Question

The normal boiling of water is $ 373K $ (at $ 760mm $ ). Vapour pressure of water at $ 298K $ is $ 23mm. $ If enthalpy of vaporization is $ 40.656kJmo{{l}^{-1}} $ the boiling point of water at $ 23mm $ atmospheric pressure will be:
(A) $ 250K $
(B) $ 294K $
(C) $ 51.6K $
(D) $ 12.5K $

Answer 1

Hint: We know that the melting point is the temperature at which the solid and the liquid forms of a pure substance can exist in equilibrium, that is, they are equal. If heat is applied to any solid, its temperature will rise until it hits its melting point. More heat will convert the solid into the liquid. At this point, temperature will remain unchanged.

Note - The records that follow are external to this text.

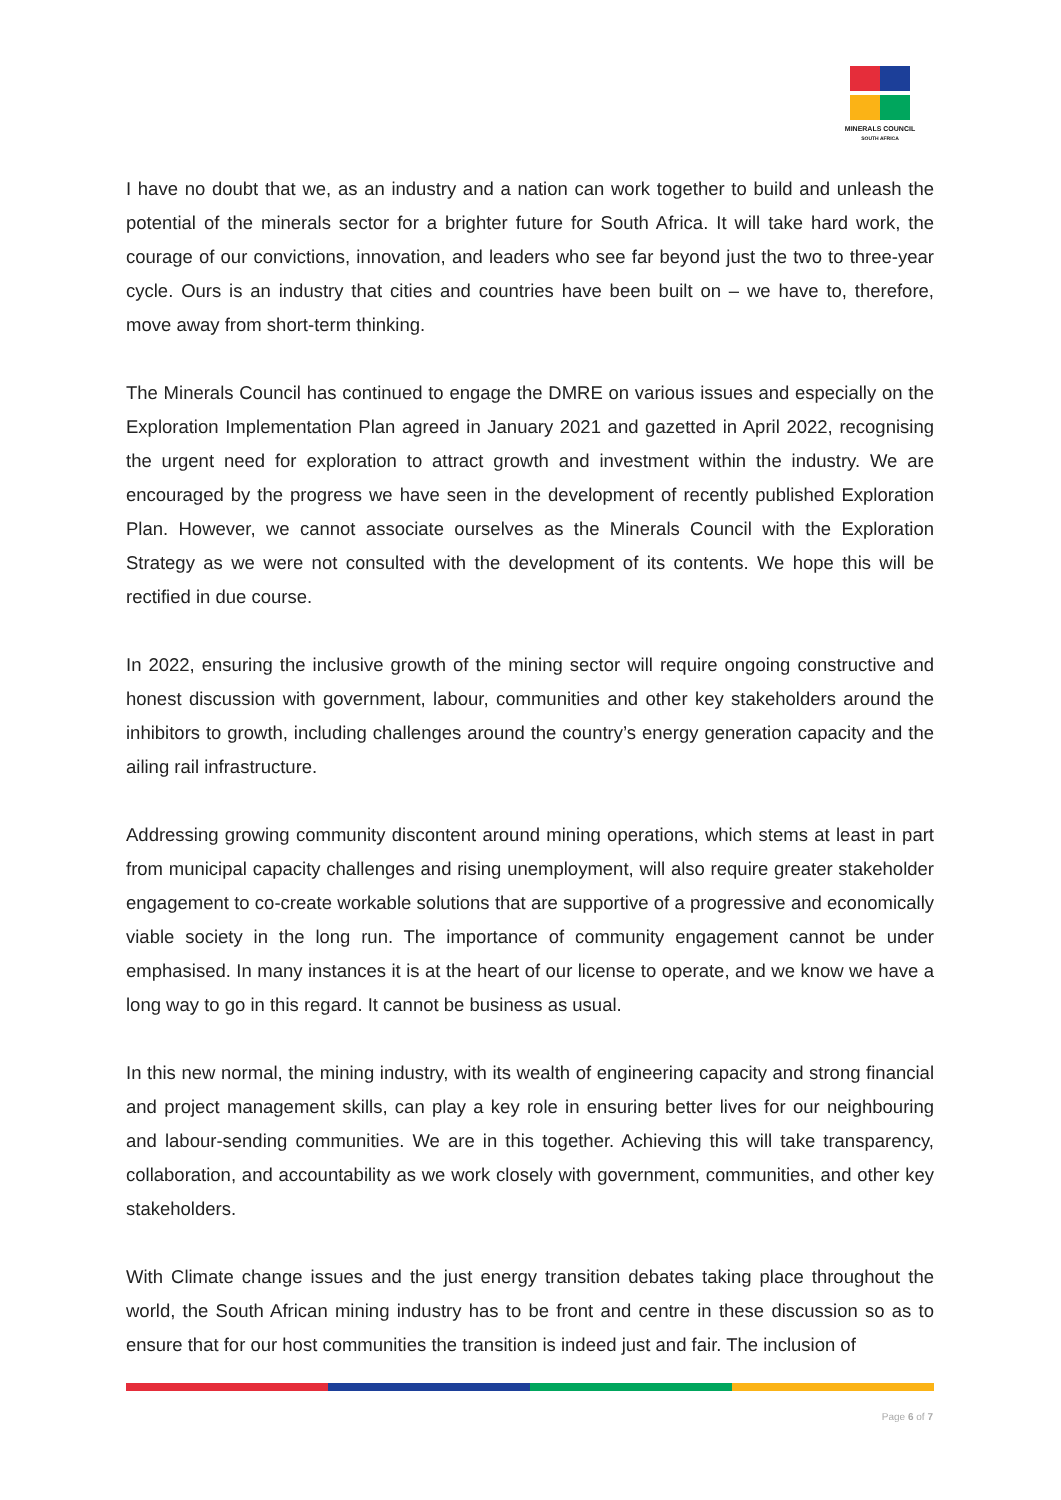MINERALS COUNCIL
SOUTH AFRICA
I have no doubt that we, as an industry and a nation can work together to build and unleash the potential of the minerals sector for a brighter future for South Africa. It will take hard work, the courage of our convictions, innovation, and leaders who see far beyond just the two to three-year cycle. Ours is an industry that cities and countries have been built on – we have to, therefore, move away from short-term thinking.
The Minerals Council has continued to engage the DMRE on various issues and especially on the Exploration Implementation Plan agreed in January 2021 and gazetted in April 2022, recognising the urgent need for exploration to attract growth and investment within the industry. We are encouraged by the progress we have seen in the development of recently published Exploration Plan. However, we cannot associate ourselves as the Minerals Council with the Exploration Strategy as we were not consulted with the development of its contents. We hope this will be rectified in due course.
In 2022, ensuring the inclusive growth of the mining sector will require ongoing constructive and honest discussion with government, labour, communities and other key stakeholders around the inhibitors to growth, including challenges around the country’s energy generation capacity and the ailing rail infrastructure.
Addressing growing community discontent around mining operations, which stems at least in part from municipal capacity challenges and rising unemployment, will also require greater stakeholder engagement to co-create workable solutions that are supportive of a progressive and economically viable society in the long run. The importance of community engagement cannot be under emphasised. In many instances it is at the heart of our license to operate, and we know we have a long way to go in this regard. It cannot be business as usual.
In this new normal, the mining industry, with its wealth of engineering capacity and strong financial and project management skills, can play a key role in ensuring better lives for our neighbouring and labour-sending communities. We are in this together. Achieving this will take transparency, collaboration, and accountability as we work closely with government, communities, and other key stakeholders.
With Climate change issues and the just energy transition debates taking place throughout the world, the South African mining industry has to be front and centre in these discussion so as to ensure that for our host communities the transition is indeed just and fair. The inclusion of
Page 6 of 7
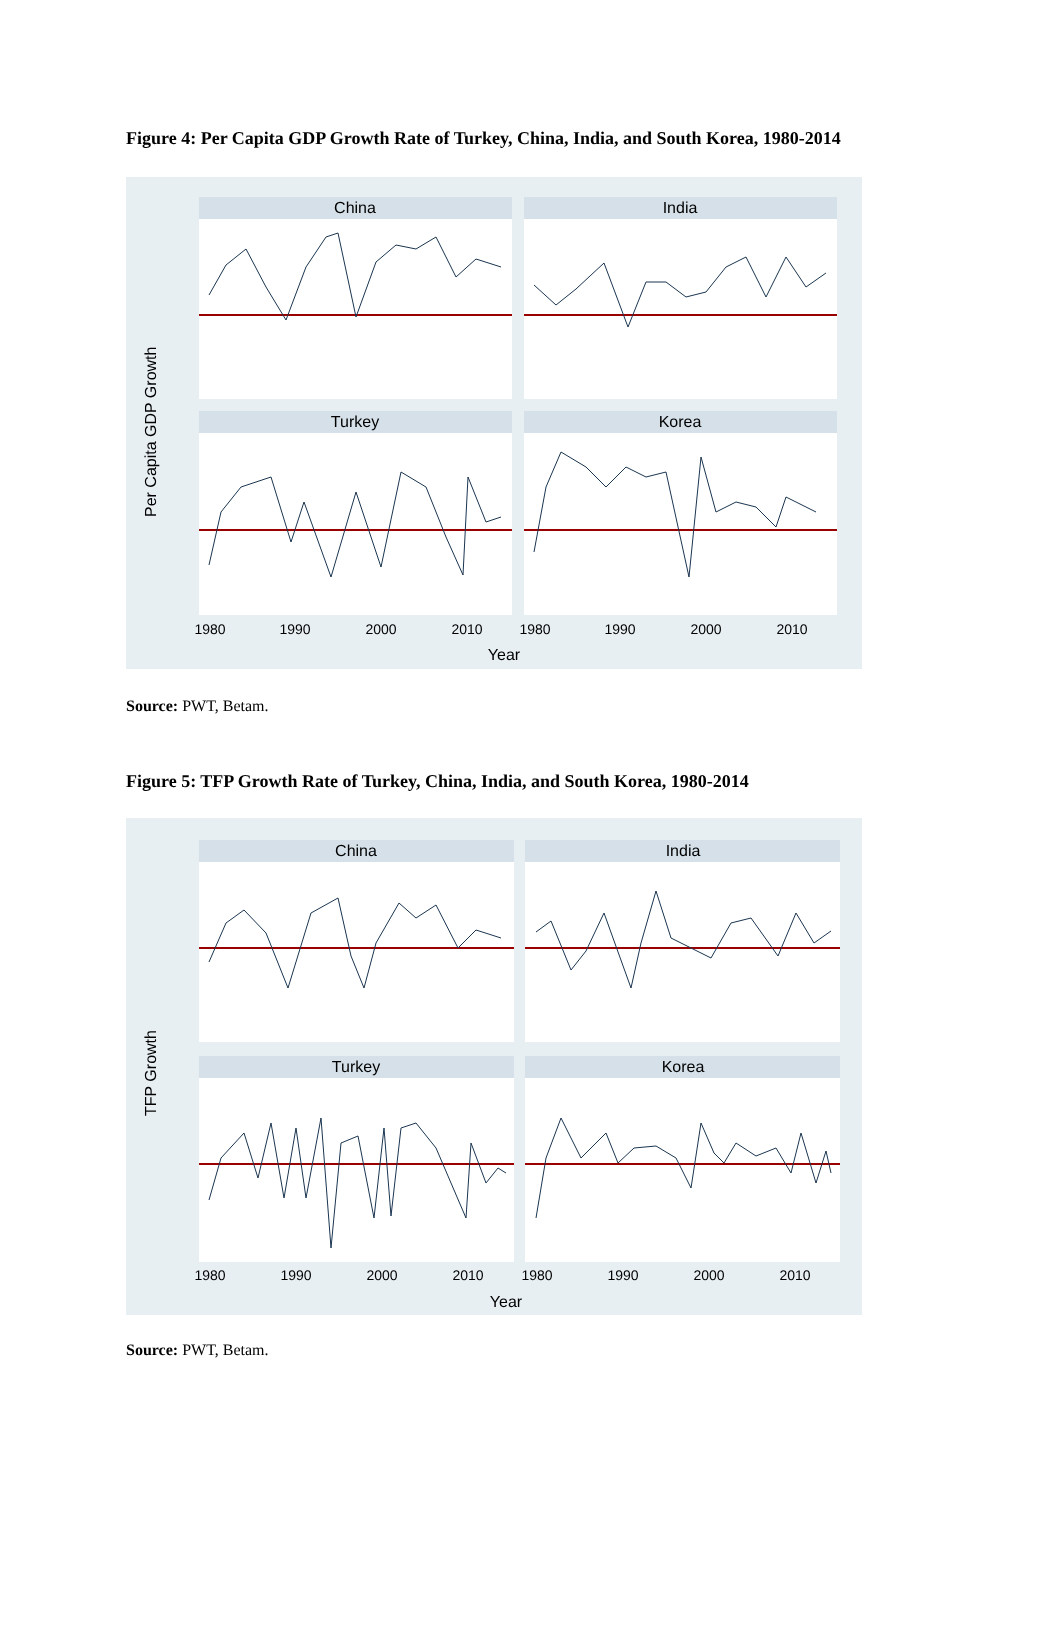Figure 4: Per Capita GDP Growth Rate of Turkey, China, India, and South Korea, 1980-2014
China
India
Turkey
Korea
Per Capita GDP Growth
1980
1990
2000
2010
1980
1990
2000
2010
Year
Source: PWT, Betam.
Figure 5: TFP Growth Rate of Turkey, China, India, and South Korea, 1980-2014
China
India
Turkey
Korea
TFP Growth
1980
1990
2000
2010
1980
1990
2000
2010
Year
Source: PWT, Betam.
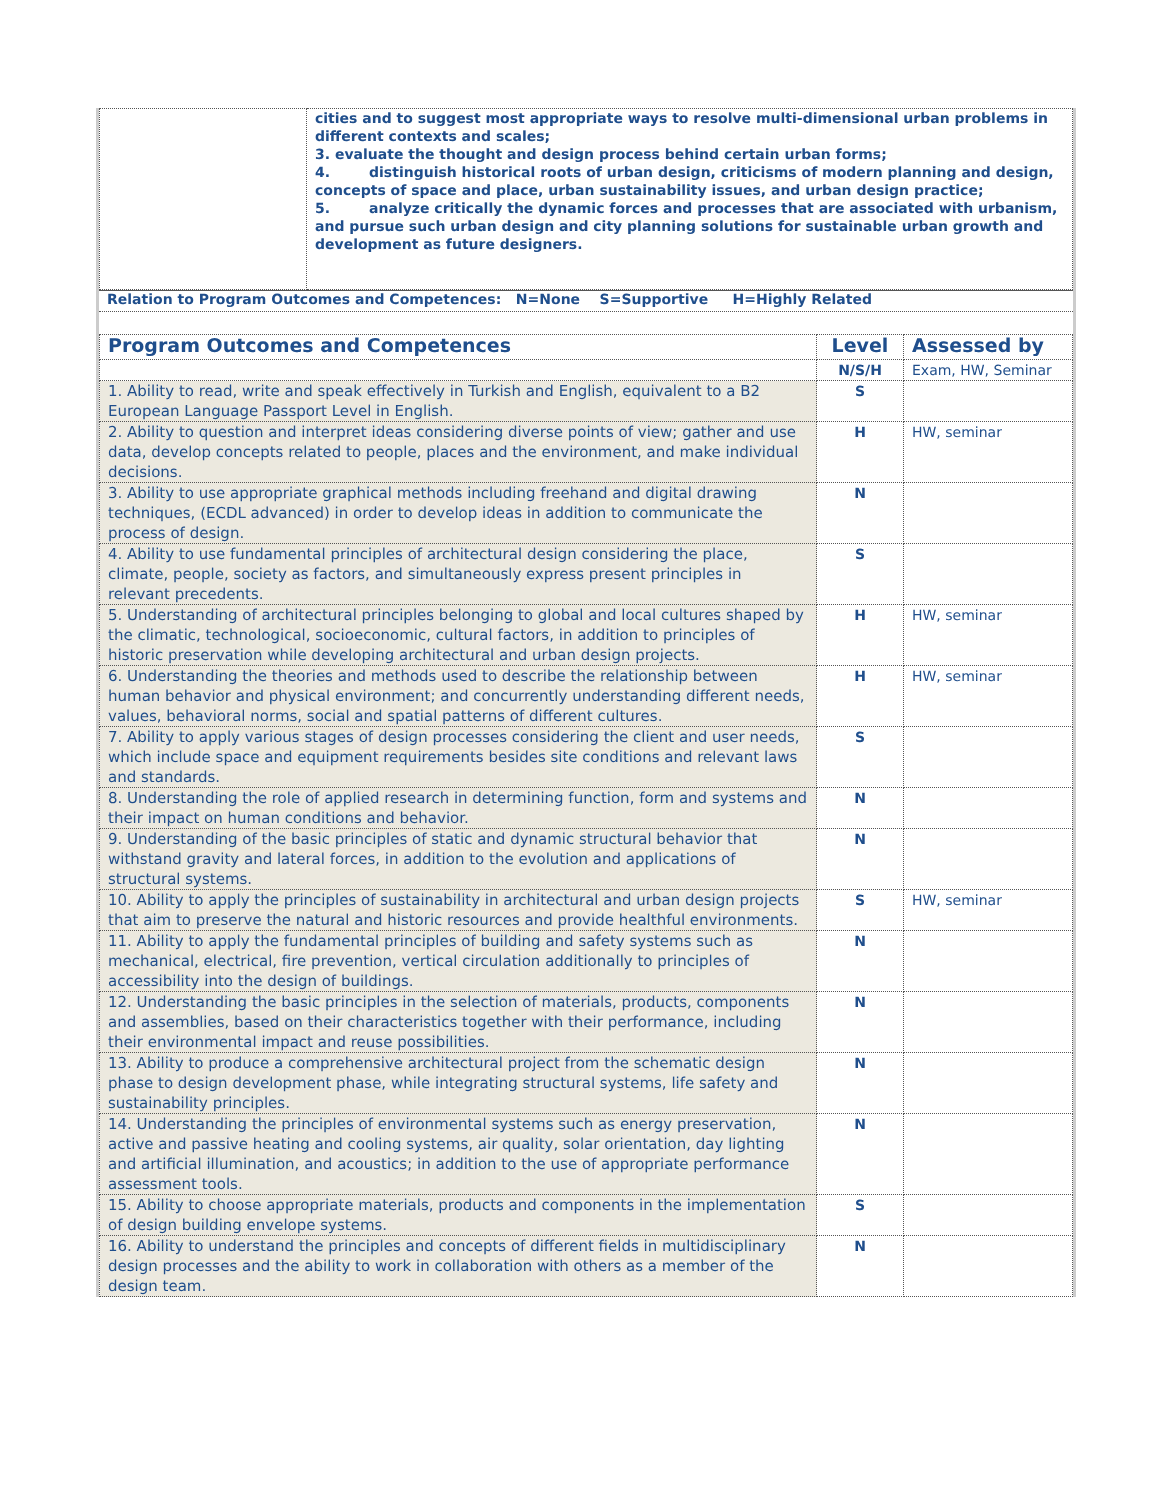| | cities and to suggest most appropriate ways to resolve multi-dimensional urban problems in different contexts and scales; 3. evaluate the thought and design process behind certain urban forms; 4. distinguish historical roots of urban design, criticisms of modern planning and design, concepts of space and place, urban sustainability issues, and urban design practice; 5. analyze critically the dynamic forces and processes that are associated with urbanism, and pursue such urban design and city planning solutions for sustainable urban growth and development as future designers. |
Relation to Program Outcomes and Competences: N=None S=Supportive H=Highly Related
| Program Outcomes and Competences | Level | Assessed by |
| --- | --- | --- |
| | N/S/H | Exam, HW, Seminar |
| 1. Ability to read, write and speak effectively in Turkish and English, equivalent to a B2 European Language Passport Level in English. | S | |
| 2. Ability to question and interpret ideas considering diverse points of view; gather and use data, develop concepts related to people, places and the environment, and make individual decisions. | H | HW, seminar |
| 3. Ability to use appropriate graphical methods including freehand and digital drawing techniques, (ECDL advanced) in order to develop ideas in addition to communicate the process of design. | N | |
| 4. Ability to use fundamental principles of architectural design considering the place, climate, people, society as factors, and simultaneously express present principles in relevant precedents. | S | |
| 5. Understanding of architectural principles belonging to global and local cultures shaped by the climatic, technological, socioeconomic, cultural factors, in addition to principles of historic preservation while developing architectural and urban design projects. | H | HW, seminar |
| 6. Understanding the theories and methods used to describe the relationship between human behavior and physical environment; and concurrently understanding different needs, values, behavioral norms, social and spatial patterns of different cultures. | H | HW, seminar |
| 7. Ability to apply various stages of design processes considering the client and user needs, which include space and equipment requirements besides site conditions and relevant laws and standards. | S | |
| 8. Understanding the role of applied research in determining function, form and systems and their impact on human conditions and behavior. | N | |
| 9. Understanding of the basic principles of static and dynamic structural behavior that withstand gravity and lateral forces, in addition to the evolution and applications of structural systems. | N | |
| 10. Ability to apply the principles of sustainability in architectural and urban design projects that aim to preserve the natural and historic resources and provide healthful environments. | S | HW, seminar |
| 11. Ability to apply the fundamental principles of building and safety systems such as mechanical, electrical, fire prevention, vertical circulation additionally to principles of accessibility into the design of buildings. | N | |
| 12. Understanding the basic principles in the selection of materials, products, components and assemblies, based on their characteristics together with their performance, including their environmental impact and reuse possibilities. | N | |
| 13. Ability to produce a comprehensive architectural project from the schematic design phase to design development phase, while integrating structural systems, life safety and sustainability principles. | N | |
| 14. Understanding the principles of environmental systems such as energy preservation, active and passive heating and cooling systems, air quality, solar orientation, day lighting and artificial illumination, and acoustics; in addition to the use of appropriate performance assessment tools. | N | |
| 15. Ability to choose appropriate materials, products and components in the implementation of design building envelope systems. | S | |
| 16. Ability to understand the principles and concepts of different fields in multidisciplinary design processes and the ability to work in collaboration with others as a member of the design team. | N | |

Complete step by step solution:
The term boiling point can be defined as the temperature at which the external pressure exerted on a liquid is equal to the pressure exerted by the vapour of the liquid. The boiling point of water at normal atmospheric pressure is $ 212{}^\circ F $ . Addition of the heat further results in the transformation of the liquid into its vapour.
 At this point, the temperature does not increase. At any given temperature, some part of the liquid vaporizes into the space above it until the pressure exerted by the vapour reaches a certain value. This characteristic value is termed as the vapour pressure of the liquid at the given temperature. If the temperature is raised, the vapour pressure increases consequently. At the boiling point, the bubbles of the vapour form within the liquid.
They then rise to the surface of the liquid. The boiling point of a liquid depends upon the pressure applied. At sea level, the water boils at a temperature of $ 100{}^\circ C $ , that is, $ 212{}^\circ F $ . If the height is increased, the temperature of the boiling point reduces. Therefore, the boiling point of water at normal atmospheric pressure is $ 100{}^\circ C $
But by clausius clapeyron equation:
 $ \ln \dfrac{{{P}_{2}}}{{{P}_{1}}}=\dfrac{\Delta H}{R}\left[ \dfrac{1}{{{T}_{1}}}-\dfrac{1}{{{T}_{2}}} \right] $ Substituting the values we get the value for $ {{T}_{1}} $ i.e. boiling point temperature,
  $ \ln \dfrac{760}{23}=\dfrac{40656}{8.314}\left[ \dfrac{1}{{{T}_{1}}}-\dfrac{1}{373} \right] $
 $ \Rightarrow {{T}_{1}}=293.98\approx 294K $
Thus correct answer is option B i.e. $ 294K $ .

Note:
Students get confused between the melting point and the boiling point. They must know that the melting point is the temperature at which solid and liquid phases are at equilibrium. On the other hand, the boiling point is the temperature at which the vapour pressure of a liquid is equal to the external pressure.